Satu minggu ke belakang, publik ramai memperbincangkan berita meruginya Pertamina. Suaranya riuh mengisi ruang-ruang komentar. Sinis dan sengit. Dan, Ahok mendadak (kembali) menjadi perhatian dan sorotan. Â Â
Sebagaimana diberitakan banyak media, kinerja BUMN migas PT. Pertamina (Persero) memang sedang tidak baik pada semester I-2020. Pertamina merugi US$ 767,92 juta atau setara dengan Rp 11,13 triliun.
Bila dibandingkan dengan periode yang sama setahun sebelumnya, kinerja keuangan Pertamina ini jelas berbanding terbalik dengan capaian sebelumnya (Semester 1-2019). Kala itu, kinerja perusahaan pelat merah ini masih bagus; membukukan laba sebesar US$ 659,96 juta atau setara Rp 9,56 triliun.
Mengapa Pertamina merugi? Apa yang sedang terjadi? Dan, apakah perusahaan migas lainnya berhasil membukukan laba?
Tidak.
Chevron Corp, perusahaan besar energi AS, yang juga pernah menjadi pengelola blok Rokan, juga melaporkan kerugiannya sebesar 8,27 miliar dolar AS atau Rp 121 triliun pada kuartal II-2020. Kerugian mereka disebabkan oleh penurunan harga minyak mentah dunia.
British Petroleum, perusahaan minyak asal Inggris, juga mengalami kisah dan cerita yang serupa. Dalam laporannya mereka mengatakan mengalami kerugian sebesar US$ 16,85 miliar atau Rp 247,2 triliun pada kuartal II-2020. Kerugian itu juga disebabkan oleh anjloknya harga minyak dunia.
Lantas, bagaimana dengan Exxon? Sama. Mereka juga merugi US$ 1,1 miliar.
Mengapa kinerja perusahaan-perusahaan minyak global tidak sebaik kinerja periode sebelumnya?
Krisis kesehatan karena Covid-19 benar-benar telah membuat turun permintaan minyak pada tahun ini. Hampir sebagian besar aktifitas manusia dikurangi dan/atau dihentikan. Imbasnya, pengurangan pemakaian bahan bakar fosil terjadi dimana-mana. Penurunan harga menjadi tak terkendali.

- Kutipan Data:
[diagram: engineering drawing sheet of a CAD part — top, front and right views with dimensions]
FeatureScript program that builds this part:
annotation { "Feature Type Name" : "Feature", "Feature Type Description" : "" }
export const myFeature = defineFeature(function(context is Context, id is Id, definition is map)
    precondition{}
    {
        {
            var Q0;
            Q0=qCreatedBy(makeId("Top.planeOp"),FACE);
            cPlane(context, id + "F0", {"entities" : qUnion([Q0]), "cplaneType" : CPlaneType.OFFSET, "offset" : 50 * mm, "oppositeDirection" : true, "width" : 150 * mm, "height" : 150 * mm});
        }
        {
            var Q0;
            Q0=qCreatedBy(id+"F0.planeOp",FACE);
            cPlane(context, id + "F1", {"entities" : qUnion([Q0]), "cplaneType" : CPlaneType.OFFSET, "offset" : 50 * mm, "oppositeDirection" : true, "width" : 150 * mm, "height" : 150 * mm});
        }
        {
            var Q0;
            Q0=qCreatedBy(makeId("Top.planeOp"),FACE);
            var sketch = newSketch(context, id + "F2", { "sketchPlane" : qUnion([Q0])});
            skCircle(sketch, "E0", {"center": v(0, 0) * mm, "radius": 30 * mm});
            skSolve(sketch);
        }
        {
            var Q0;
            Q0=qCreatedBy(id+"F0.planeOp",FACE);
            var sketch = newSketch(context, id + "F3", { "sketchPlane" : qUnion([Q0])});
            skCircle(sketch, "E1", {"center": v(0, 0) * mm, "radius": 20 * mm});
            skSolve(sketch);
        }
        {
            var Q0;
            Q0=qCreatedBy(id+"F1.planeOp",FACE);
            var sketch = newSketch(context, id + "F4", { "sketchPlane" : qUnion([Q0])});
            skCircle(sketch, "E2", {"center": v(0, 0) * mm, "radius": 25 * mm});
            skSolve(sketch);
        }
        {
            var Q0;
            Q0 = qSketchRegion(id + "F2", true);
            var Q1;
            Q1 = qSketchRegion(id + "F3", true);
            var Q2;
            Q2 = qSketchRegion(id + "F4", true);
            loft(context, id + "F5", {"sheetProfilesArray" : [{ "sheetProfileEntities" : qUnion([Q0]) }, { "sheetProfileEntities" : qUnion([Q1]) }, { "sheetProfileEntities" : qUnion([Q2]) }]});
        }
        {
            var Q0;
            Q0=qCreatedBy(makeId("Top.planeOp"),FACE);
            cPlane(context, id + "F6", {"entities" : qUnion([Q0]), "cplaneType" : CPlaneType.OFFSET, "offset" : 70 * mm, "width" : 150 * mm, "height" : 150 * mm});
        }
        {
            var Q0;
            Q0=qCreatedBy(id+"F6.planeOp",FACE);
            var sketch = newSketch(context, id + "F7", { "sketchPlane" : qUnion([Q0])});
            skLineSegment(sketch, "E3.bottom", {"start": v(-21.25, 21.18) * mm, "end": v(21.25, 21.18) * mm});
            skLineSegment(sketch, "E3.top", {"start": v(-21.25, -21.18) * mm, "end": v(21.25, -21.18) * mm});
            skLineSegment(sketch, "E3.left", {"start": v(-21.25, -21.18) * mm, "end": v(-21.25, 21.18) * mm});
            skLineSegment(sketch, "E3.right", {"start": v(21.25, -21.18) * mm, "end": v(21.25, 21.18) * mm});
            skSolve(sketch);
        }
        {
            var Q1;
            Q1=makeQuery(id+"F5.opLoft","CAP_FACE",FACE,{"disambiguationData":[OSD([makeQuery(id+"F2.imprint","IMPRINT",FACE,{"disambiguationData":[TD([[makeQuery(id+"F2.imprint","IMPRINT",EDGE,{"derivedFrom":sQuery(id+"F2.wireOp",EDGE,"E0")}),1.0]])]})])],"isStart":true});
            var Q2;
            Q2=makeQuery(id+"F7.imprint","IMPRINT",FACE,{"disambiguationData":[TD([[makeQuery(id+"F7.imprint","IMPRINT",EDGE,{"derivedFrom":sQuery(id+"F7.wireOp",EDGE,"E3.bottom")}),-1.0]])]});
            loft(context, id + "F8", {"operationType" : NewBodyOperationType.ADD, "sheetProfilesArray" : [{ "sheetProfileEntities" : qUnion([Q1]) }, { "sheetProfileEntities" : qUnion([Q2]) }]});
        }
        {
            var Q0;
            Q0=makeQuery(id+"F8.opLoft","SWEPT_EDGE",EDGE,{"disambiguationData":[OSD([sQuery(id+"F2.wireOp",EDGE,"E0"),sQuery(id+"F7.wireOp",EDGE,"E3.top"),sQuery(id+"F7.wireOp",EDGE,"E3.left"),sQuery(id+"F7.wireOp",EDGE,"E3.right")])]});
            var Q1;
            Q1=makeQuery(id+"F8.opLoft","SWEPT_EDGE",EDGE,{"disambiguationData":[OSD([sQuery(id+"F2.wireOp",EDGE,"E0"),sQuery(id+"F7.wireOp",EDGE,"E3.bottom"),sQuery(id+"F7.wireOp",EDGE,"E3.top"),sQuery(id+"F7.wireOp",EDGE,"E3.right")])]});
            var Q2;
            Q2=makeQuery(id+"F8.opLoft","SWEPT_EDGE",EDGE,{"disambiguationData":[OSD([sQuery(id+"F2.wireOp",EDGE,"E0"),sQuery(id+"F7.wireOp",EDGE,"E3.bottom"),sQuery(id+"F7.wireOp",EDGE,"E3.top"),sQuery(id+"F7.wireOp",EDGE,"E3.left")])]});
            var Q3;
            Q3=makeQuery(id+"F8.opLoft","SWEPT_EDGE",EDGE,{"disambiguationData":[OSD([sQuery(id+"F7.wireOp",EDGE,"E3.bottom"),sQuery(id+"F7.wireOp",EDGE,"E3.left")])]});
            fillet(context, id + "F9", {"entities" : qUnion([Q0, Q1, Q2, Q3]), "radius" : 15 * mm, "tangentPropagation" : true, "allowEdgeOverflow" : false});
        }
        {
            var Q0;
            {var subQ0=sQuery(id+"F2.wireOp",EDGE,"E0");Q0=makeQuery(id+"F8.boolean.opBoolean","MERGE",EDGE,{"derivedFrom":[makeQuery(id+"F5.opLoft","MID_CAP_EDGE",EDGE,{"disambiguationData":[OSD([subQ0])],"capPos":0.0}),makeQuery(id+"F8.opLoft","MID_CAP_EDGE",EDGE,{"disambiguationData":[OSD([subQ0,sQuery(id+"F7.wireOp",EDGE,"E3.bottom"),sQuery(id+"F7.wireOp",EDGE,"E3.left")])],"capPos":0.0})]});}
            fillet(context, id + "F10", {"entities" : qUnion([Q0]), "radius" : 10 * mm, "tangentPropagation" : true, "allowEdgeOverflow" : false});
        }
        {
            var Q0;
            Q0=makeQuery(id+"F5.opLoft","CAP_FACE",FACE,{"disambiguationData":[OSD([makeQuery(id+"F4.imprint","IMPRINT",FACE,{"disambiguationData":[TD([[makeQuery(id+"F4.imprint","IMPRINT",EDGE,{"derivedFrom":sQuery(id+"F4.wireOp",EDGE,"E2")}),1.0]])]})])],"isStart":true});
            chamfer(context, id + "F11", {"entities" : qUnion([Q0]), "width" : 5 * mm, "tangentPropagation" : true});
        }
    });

- Petunjuk Pengerjaan:
a) Ringkaslah paragraf dalam teks tentang kerugian Pertamina yang diawali dengan "Chevron Corp, perusahaan besar energi AS" menjadi satu kalimat tanpa menghilangkan fakta pokoknya.
b) Tuliskan kembali secara persis bagian teks tentang kerugian Pertamina, mulai dari "Satu minggu ke" sampai dengan "Rp 9,56 triliun.".
Entri-entri tersebut tidak diperlukan dalam latihan ini.

- Jawaban:
a) Chevron Corp, perusahaan energi besar AS yang pernah mengelola blok Rokan, merugi 8,27 miliar dolar AS (Rp 121 triliun) pada kuartal II-2020 akibat turunnya harga minyak mentah dunia.

b)
Satu minggu ke belakang, publik ramai memperbincangkan berita meruginya Pertamina. Suaranya riuh mengisi ruang-ruang komentar. Sinis dan sengit. Dan, Ahok mendadak (kembali) menjadi perhatian dan sorotan. Â Â
Sebagaimana diberitakan banyak media, kinerja BUMN migas PT. Pertamina (Persero) memang sedang tidak baik pada semester I-2020. Pertamina merugi US$ 767,92 juta atau setara dengan Rp 11,13 triliun.
Bila dibandingkan dengan periode yang sama setahun sebelumnya, kinerja keuangan Pertamina ini jelas berbanding terbalik dengan capaian sebelumnya (Semester 1-2019). Kala itu, kinerja perusahaan pelat merah ini masih bagus; membukukan laba sebesar US$ 659,96 juta atau setara Rp 9,56 triliun.